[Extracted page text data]
Start of Block

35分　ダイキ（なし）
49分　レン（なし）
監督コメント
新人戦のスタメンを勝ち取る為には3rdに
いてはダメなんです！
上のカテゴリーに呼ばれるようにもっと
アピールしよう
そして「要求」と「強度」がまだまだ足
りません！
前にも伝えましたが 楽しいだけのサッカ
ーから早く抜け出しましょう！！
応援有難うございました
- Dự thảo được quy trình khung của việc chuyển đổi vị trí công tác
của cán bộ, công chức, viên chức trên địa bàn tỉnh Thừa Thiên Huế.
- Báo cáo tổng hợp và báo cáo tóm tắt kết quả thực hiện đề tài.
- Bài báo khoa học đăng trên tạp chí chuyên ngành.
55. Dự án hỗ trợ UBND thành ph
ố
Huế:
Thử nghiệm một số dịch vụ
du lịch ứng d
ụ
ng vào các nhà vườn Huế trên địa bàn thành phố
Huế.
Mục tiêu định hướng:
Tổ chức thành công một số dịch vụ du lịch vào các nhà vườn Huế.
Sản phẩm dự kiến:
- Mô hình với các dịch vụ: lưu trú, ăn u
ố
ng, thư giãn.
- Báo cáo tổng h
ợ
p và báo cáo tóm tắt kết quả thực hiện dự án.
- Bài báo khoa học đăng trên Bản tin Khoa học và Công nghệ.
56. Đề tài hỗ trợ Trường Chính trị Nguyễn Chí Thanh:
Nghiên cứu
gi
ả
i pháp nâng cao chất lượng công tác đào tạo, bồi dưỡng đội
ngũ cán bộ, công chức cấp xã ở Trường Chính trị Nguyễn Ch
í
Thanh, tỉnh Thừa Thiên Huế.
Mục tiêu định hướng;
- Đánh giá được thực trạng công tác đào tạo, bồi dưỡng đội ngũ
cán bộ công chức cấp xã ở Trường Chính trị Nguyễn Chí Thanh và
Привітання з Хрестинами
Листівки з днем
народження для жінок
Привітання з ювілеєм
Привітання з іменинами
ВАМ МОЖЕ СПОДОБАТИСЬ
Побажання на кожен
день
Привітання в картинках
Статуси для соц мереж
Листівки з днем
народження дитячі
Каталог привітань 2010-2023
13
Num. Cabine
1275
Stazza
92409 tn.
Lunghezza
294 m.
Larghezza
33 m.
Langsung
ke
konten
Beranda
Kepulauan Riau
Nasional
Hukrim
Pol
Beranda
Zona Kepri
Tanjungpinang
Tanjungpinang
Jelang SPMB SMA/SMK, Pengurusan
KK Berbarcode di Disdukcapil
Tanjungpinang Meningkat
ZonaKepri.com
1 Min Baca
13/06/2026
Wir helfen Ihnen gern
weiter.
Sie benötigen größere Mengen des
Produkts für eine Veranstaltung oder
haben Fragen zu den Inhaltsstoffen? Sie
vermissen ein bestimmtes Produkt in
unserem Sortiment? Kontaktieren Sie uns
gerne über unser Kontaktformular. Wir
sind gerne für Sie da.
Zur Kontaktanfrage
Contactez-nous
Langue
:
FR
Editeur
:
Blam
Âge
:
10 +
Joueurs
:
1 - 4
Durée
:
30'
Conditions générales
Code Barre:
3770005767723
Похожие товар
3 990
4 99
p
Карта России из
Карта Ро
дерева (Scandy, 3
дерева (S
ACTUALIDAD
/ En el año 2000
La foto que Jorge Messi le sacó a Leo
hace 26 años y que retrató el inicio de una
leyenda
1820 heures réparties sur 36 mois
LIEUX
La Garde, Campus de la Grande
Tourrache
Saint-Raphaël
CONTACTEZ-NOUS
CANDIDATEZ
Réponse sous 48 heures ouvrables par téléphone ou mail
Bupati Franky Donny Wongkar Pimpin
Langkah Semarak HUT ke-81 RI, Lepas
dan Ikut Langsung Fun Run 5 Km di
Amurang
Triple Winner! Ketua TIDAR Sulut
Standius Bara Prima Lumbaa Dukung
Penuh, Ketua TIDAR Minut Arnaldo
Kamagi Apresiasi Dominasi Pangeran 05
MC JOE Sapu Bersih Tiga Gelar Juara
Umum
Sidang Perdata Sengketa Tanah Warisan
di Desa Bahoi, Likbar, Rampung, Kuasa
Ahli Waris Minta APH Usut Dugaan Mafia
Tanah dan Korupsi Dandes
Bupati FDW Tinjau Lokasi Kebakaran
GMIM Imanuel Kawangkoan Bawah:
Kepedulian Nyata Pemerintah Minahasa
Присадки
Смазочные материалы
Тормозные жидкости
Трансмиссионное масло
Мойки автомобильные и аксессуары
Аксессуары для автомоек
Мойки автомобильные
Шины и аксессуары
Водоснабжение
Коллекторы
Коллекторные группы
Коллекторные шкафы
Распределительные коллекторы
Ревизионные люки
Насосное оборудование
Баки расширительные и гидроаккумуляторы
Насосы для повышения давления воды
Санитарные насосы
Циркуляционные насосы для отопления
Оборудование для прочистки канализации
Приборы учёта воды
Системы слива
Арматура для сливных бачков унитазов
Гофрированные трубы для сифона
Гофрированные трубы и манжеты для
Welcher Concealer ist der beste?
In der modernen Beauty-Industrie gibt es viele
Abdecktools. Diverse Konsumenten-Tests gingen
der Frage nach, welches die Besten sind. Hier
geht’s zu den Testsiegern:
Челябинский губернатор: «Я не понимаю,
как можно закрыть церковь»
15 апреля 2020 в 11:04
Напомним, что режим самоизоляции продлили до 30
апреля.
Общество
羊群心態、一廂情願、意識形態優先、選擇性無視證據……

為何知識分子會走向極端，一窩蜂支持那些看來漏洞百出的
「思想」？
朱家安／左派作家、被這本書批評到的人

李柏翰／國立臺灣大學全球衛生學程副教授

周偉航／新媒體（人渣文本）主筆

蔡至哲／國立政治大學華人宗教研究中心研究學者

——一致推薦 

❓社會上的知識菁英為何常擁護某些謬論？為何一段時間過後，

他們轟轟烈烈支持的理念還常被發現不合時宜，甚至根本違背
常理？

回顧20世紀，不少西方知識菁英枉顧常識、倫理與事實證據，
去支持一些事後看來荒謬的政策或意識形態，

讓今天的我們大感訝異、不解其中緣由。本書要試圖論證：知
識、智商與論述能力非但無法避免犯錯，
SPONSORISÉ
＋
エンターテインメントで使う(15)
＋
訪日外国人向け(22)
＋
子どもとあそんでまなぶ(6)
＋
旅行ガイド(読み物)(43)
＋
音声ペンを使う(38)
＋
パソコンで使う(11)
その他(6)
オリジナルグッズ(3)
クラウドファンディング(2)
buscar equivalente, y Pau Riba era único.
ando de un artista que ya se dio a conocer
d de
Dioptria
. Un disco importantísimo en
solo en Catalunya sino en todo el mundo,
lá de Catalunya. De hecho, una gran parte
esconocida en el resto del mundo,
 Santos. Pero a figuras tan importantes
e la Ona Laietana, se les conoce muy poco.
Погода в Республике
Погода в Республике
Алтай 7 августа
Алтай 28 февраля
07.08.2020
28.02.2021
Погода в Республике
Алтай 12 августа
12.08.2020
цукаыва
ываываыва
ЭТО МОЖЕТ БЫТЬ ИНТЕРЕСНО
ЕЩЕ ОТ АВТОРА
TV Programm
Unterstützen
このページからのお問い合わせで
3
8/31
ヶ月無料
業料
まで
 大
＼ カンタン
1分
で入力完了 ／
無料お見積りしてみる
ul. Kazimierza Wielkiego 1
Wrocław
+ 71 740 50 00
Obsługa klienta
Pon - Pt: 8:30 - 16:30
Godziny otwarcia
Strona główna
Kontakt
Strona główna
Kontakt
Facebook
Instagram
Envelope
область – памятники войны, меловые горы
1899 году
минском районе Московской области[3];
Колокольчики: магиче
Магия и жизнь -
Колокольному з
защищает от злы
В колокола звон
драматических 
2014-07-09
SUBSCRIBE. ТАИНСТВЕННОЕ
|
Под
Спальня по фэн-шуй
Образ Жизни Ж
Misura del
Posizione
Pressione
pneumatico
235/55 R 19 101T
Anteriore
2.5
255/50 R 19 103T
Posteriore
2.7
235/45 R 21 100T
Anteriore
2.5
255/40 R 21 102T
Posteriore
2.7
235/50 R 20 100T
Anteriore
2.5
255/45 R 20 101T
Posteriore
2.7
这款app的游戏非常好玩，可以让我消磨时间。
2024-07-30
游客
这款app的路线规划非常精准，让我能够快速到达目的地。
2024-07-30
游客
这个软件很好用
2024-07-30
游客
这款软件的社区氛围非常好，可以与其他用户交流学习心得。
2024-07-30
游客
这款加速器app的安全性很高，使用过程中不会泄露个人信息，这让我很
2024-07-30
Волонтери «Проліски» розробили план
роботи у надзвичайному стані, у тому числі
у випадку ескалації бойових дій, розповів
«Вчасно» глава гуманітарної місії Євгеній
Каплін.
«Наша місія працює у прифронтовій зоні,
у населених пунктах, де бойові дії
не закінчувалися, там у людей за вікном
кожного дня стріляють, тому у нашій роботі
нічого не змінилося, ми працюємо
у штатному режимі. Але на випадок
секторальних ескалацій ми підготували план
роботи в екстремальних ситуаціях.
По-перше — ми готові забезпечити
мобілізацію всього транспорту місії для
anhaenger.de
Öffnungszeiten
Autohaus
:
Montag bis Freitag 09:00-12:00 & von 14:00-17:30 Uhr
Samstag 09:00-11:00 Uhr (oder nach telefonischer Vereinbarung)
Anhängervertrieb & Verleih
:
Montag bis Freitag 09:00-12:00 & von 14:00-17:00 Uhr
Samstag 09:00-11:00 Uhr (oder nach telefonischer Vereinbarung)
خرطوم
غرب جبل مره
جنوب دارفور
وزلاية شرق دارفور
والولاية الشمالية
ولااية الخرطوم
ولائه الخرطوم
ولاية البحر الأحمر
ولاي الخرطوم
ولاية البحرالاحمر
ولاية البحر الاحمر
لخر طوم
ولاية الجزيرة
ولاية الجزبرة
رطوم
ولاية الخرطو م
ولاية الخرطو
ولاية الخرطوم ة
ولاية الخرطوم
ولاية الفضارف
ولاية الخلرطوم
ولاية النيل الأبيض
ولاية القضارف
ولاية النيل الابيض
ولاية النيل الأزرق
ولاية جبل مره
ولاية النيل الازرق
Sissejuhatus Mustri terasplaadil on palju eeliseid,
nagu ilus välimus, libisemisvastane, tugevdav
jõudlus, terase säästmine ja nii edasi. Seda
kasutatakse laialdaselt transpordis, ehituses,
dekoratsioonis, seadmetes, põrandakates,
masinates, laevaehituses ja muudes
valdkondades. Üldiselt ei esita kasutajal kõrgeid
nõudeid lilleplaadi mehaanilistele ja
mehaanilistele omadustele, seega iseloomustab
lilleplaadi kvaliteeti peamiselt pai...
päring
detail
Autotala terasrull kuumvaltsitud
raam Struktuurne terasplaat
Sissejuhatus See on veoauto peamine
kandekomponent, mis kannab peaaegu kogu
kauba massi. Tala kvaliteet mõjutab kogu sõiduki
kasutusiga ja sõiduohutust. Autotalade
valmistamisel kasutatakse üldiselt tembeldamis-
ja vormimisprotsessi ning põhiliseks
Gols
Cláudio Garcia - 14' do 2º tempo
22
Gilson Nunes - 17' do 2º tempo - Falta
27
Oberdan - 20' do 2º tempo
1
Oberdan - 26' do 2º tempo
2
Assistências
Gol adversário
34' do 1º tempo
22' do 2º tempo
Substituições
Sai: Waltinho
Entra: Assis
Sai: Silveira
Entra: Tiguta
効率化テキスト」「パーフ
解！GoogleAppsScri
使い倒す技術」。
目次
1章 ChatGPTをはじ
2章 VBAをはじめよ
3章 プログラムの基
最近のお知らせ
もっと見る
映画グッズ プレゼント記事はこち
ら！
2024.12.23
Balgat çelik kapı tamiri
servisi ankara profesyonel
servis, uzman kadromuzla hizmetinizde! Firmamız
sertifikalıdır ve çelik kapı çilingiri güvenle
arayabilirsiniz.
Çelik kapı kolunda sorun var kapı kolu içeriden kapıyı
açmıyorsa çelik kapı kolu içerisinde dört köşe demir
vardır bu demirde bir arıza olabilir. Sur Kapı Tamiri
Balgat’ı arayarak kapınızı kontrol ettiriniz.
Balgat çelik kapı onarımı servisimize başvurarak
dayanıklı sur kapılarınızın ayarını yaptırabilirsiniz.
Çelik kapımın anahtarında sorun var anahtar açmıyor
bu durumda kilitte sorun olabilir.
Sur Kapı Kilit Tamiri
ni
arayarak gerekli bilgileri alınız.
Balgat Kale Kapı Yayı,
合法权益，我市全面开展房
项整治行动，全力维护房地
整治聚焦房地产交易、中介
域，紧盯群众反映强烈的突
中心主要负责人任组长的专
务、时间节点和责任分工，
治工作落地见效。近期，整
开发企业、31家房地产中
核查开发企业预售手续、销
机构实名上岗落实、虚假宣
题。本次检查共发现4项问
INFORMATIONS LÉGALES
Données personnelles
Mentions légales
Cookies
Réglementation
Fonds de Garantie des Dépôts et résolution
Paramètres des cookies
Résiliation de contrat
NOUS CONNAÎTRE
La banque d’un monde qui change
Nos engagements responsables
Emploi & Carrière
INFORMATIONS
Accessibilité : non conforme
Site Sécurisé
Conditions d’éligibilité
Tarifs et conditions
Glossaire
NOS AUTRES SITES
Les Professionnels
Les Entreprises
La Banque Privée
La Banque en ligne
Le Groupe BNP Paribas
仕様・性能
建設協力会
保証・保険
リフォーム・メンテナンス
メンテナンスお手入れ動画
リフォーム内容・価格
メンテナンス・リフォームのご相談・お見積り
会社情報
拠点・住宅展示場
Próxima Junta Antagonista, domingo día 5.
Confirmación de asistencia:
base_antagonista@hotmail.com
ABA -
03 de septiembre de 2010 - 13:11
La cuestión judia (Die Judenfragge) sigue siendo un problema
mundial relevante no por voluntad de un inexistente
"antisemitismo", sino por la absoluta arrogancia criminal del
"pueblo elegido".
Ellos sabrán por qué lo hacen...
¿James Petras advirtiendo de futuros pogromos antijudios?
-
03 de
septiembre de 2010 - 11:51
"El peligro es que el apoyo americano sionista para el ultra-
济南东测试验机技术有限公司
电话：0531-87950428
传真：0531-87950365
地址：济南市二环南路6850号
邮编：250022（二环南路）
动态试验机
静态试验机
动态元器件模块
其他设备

End of Block

A verbatim transcription is needed of the lines above, starting at the line with "vardır bu demirde" and ending at the line with "Fonds de Garantie des Dépôts et résolution", both included, and of nothing else.

- Task solution:
vardır bu demirde bir arıza olabilir. Sur Kapı Tamiri
Balgat’ı arayarak kapınızı kontrol ettiriniz.
Balgat çelik kapı onarımı servisimize başvurarak
dayanıklı sur kapılarınızın ayarını yaptırabilirsiniz.
Çelik kapımın anahtarında sorun var anahtar açmıyor
bu durumda kilitte sorun olabilir.
Sur Kapı Kilit Tamiri
ni
arayarak gerekli bilgileri alınız.
Balgat Kale Kapı Yayı,
合法权益，我市全面开展房
项整治行动，全力维护房地
整治聚焦房地产交易、中介
域，紧盯群众反映强烈的突
中心主要负责人任组长的专
务、时间节点和责任分工，
治工作落地见效。近期，整
开发企业、31家房地产中
核查开发企业预售手续、销
机构实名上岗落实、虚假宣
题。本次检查共发现4项问
INFORMATIONS LÉGALES
Données personnelles
Mentions légales
Cookies
Réglementation
Fonds de Garantie des Dépôts et résolution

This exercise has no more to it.